# Update from me if anyone remembers me !



## Smudgey (Mar 13, 2012)

Hi all , just a quick update as haven't been able to bring myself to come on here for a while . 
Briefly , we were approved in Sept 2013 and matched in December 2013 to a beautiful 9 months old little girl . We started intros in Jane 2014 and we had some security issues from birth parents and got spooked totally , I questioned wether it was what I wanted , it was such a huge change for us , and the birth parents issue just topped it all . To cut a long story short the adoption was stopped and we had a disruption . 
This year has been so so tough , we have had a lot more experience with young children ( I hadn't had any prior ) and we have had lots of meeting with the adoption people as our status became " on hold" . We attended a disruption meeting which was one of the toughest days ever , and today we went back to panel and we were APPROVED !!! 
So after nearly a year to the date ,and lots of tears and thinking  we are back waiting agin for our little person ! 
We are so so happy and glad that it's finally sorted , out LA have been amazing throughout it all ! 
So just wanted to say hello to all and I'm back ! Going for a nosy now to catch up with all your news ! Xxxx


----------



## Miny Moo (Jan 13, 2011)

Good to hear from you again and I am glad you have hot everything sorted out and are in a better place x


----------



## sass30 (Apr 16, 2011)

Welcome back smudgey. Life throws us curve balls to test our strength and you have had ours tested. It sounds like everything is going to be positive for you this year. All the best for your journey xxx


----------



## Sq9 (Jan 15, 2013)

Welcome back   have been thinking about you a lot and so glad to hear things are back on track for you


----------



## becs40 (Apr 9, 2013)

Ah how could we forget Smudgey! My heart literally broke for you reading your posts. I'm so so pleased to read this status today. I wish you all the best and hope your lo finds you soon.


----------



## Macgyver (Oct 27, 2008)

So please you have been re-approved Smudgey and can't wait to hear more good news from you. So glad things are looking up for you.


----------



## Primmer (May 1, 2012)

Great news that you have been re-approved. Hope the rest of your journey goes smoothly and you find your lo soon  P


----------



## AoC (Oct 28, 2008)

That's wonderful news!  Great to see you.  I'm sorry you had such a tough time, but I'm glad you're back.


----------



## littlepoppy86 (Feb 14, 2014)

Great to see you in here again! Congrats on approval


----------



## crazyspaniel (Sep 12, 2012)

Well done on having the strength to try again!
Wishing you lots of luck x


----------



## DRocks (Sep 13, 2013)

Non of us forgot you hun, congrats and here's to a new beginning x x


----------



## GoofyGirl (Apr 1, 2013)

welcome back Smudgey and good luck   xxx


----------



## Flash123 (Jan 29, 2006)

Fab news smudgey. Congratulations and welcome back xxxx


----------



## Anjelissa (Jan 11, 2007)

Hi Smudgey, of course we remember you! 
Welcome back and congratulations on your approval yesterday 

Massive hugs for the tough year you've had 
I have huge respect for your strength, courage and determination, I look forward to hearing wonderful news from you really soon 

Anj x x


----------



## -x-Lolly-x- (Feb 3, 2012)

You're back, congratulations! It shows a massive strength of character and proves how committed you are to be parents. I send you all my very best wishes lovely!


----------



## Lorella (Jan 10, 2013)

Great news Smudgey! 😊 xxx


----------



## Mummy DIY Diva (Feb 18, 2012)

Lovely to have you back xx


----------



## Poppets Mammy (Mar 7, 2011)

Of course we remember you, great to hear from you and with such positive news. Glad you've taken time to recover from what must of been such a difficult time, and have taken steps towards preparing yourselves for giving adoption another go - well done to you both.
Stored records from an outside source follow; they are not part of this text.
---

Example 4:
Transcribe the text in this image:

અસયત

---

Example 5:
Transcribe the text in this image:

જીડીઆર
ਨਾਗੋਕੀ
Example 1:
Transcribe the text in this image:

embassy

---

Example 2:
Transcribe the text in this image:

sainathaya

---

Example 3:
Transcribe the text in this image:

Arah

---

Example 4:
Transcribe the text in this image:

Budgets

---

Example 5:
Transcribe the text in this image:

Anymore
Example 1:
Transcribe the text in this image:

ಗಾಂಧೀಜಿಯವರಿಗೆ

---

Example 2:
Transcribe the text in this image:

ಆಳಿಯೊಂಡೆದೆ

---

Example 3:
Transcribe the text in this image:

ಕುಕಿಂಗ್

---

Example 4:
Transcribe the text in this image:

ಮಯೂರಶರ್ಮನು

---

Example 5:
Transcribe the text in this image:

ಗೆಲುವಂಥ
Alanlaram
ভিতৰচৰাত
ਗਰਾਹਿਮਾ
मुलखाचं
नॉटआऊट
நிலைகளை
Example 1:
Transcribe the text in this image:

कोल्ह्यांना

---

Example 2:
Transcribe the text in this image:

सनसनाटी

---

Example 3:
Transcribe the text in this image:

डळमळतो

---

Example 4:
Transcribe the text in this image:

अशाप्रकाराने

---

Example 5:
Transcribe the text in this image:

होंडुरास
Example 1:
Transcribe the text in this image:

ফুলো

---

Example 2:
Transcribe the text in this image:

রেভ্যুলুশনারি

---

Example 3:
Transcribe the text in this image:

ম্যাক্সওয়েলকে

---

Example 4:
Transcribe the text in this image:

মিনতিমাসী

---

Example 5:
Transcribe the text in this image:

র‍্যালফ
I read on your post on another thread that the little girl you were matched with has now been successfully adopted by another couple which is fantastic news as well. 
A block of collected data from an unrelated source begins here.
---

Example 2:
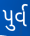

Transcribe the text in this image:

પુર્વ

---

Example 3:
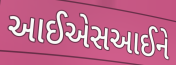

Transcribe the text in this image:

આઈએસઆઈને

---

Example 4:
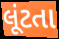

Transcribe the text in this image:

લૂંટતા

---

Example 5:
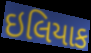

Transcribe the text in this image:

ઇલિયાક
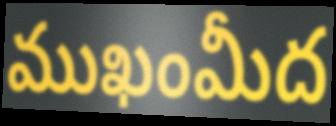
ముఖంమీద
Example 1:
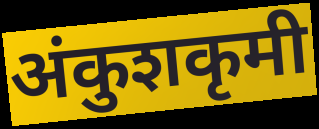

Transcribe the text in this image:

अंकुशकृमी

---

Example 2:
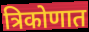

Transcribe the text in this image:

त्रिकोणात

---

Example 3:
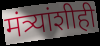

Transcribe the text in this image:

मंत्र्यांशीही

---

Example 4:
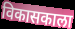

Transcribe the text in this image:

विकासकाला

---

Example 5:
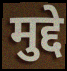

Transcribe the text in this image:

मुद्दे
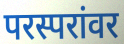
परस्परांवर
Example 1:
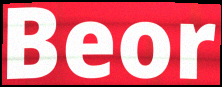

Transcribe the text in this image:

Beor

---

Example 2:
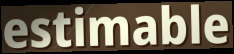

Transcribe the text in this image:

estimable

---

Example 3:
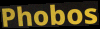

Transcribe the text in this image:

Phobos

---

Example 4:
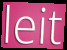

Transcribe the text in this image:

leit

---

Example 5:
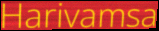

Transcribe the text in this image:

Harivamsa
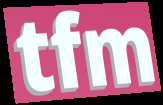
tfm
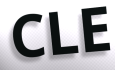
CLE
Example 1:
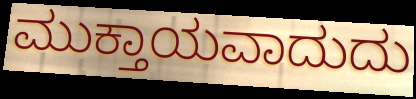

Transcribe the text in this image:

ಮುಕ್ತಾಯವಾದುದು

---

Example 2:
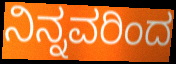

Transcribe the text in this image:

ನಿನ್ನವರಿಂದ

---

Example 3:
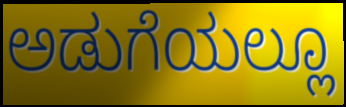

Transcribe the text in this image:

ಅಡುಗೆಯಲ್ಲೂ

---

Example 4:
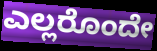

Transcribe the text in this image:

ಎಲ್ಲರೊಂದೇ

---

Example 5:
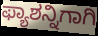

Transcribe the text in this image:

ಫ್ಯಾಶನ್ನಿಗಾಗಿ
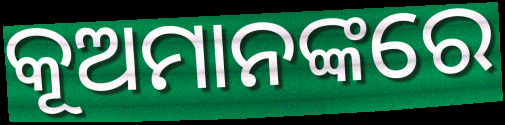
କୂଅମାନଙ୍କରେ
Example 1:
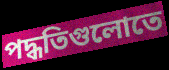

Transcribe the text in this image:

পদ্ধতিগুলোতে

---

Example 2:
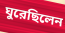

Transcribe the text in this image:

ঘুরেছিলেন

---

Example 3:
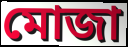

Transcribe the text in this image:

মোজা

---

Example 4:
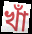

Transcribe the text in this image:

খাঁ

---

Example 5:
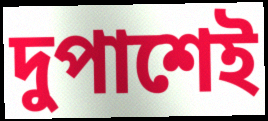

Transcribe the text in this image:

দুপাশেই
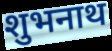
शुभनाथ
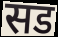
सड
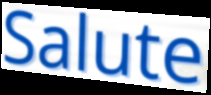
Salute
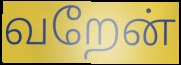
வறேன்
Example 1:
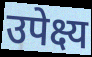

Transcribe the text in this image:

उपेक्ष्य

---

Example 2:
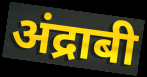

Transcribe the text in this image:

अंद्राबी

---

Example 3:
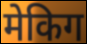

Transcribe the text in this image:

मेकिग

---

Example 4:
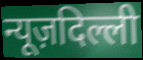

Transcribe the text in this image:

न्यूज़दिल्ली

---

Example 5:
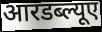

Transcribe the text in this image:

आरडब्ल्यूए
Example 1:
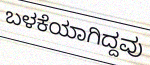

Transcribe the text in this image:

ಬಳಕೆಯಾಗಿದ್ದವು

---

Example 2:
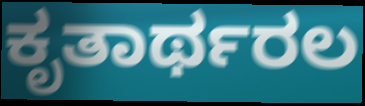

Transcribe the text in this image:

ಕೃತಾರ್ಥರಲ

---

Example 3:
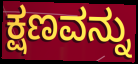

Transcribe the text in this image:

ಕ್ಷಣವನ್ನು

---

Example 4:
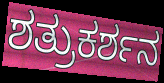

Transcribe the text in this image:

ಶತ್ರುಕರ್ಶನ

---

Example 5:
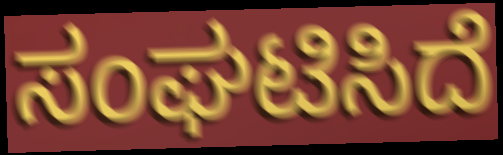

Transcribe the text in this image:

ಸಂಘಟಿಸಿದೆ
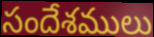
సందేశములు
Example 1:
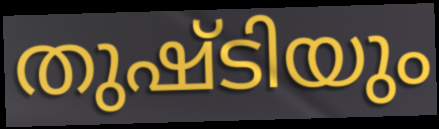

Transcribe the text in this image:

തുഷ്ടിയും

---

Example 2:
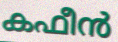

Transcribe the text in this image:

കഫീൻ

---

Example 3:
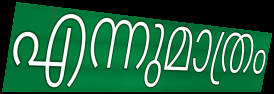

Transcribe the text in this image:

എന്നുമാത്രം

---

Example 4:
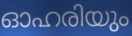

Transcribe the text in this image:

ഓഹരിയും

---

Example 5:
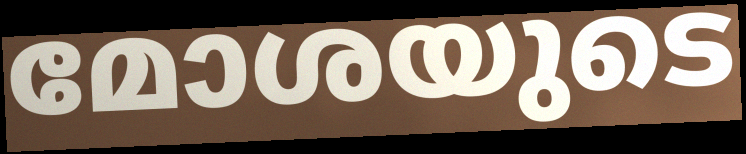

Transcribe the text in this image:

മോശയുടെ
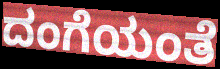
ದಂಗೆಯಂತೆ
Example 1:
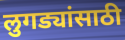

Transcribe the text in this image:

लुगड्यांसाठी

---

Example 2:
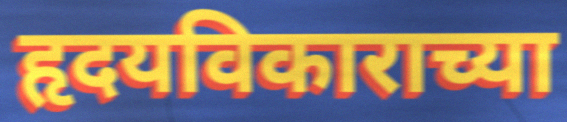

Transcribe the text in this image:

Good luck, hope you find the right LO for you soon xx


----------



## Wyxie (Apr 10, 2013)

It's so good to hear from you again with such good news.

All the best,

Wyxie xx


----------



## Treaco (Mar 10, 2005)

Gr8 news and welcome back.xx


----------



## dandlebean (Feb 24, 2013)

Yay! Fantastic news!   So good to have you back here Smudgey xx


----------



## crazyroychick (Aug 21, 2012)

Amazing news Smudgey, really good to hear from you xx


----------